DIRECTIONS:
- 1) In the extract on the board fault, which experiment verified that the board's QSPI content was bit-identical to pristine stock?
- 2) From the extract on the board fault, return the passage starting with "1. Firmware state" and going on through "layer left standing.".

SOURCE EXTRACT:

********

4. The contradiction, resolved

Experiment 12 proves the original card good. Experiment 13 shows a second identical card silent on this board. The owner had additionally reported a test in which an identical card worked “in the board”; the exact conditions of that test (which physical board, booting which image) were unrecorded and conflicted with experiment 13. The live lspci-captured experiment 13 is the controlling record. Card good, board silent: the fault is on the board.

5. The discriminators, and how the case closed

  1. Firmware state (QSPI): CLOSED. This was the last untested layer. Every flash of this project wrote the module’s QSPI from stock R36.4.3 inputs, and the board’s QSPI content was later verified bit-identical to pristine stock (experiment 15). With firmware state exonerated and the card proven good (experiment 12), a board-level electrical fault on the C1 lane is the only layer left standing.
  2. Gen1 clamp (max-link-speed = <1>; on the C1 node). A documented Orin case of intermittent “Phy link never came up” (AQC113 NIC on C4) was definitively fixed by this clamp. Never tried here; our failure signature (no receiver detect at all, not a training-completion failure) predicted it would not help, and the closed verdict makes it moot.

********

Transcribed page contents:
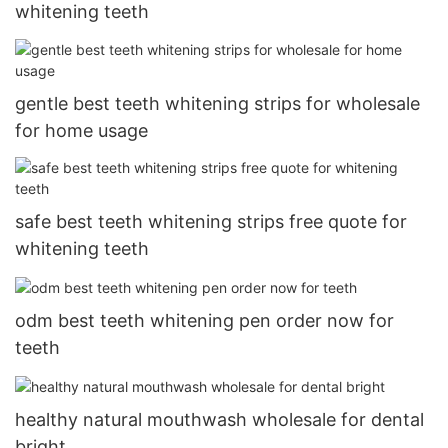
whitening teeth
gentle best teeth whitening strips for wholesale
for home usage
safe best teeth whitening strips free quote for
whitening teeth
odm best teeth whitening pen order now for
teeth
healthy natural mouthwash wholesale for dental
bright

********

ANSWERS FOR THE TASKS:
- 1) Experiment 15.

- 2)
1. Firmware state (QSPI): CLOSED. This was the last untested layer. Every flash of this project wrote the module’s QSPI from stock R36.4.3 inputs, and the board’s QSPI content was later verified bit-identical to pristine stock (experiment 15). With firmware state exonerated and the card proven good (experiment 12), a board-level electrical fault on the C1 lane is the only layer left standing.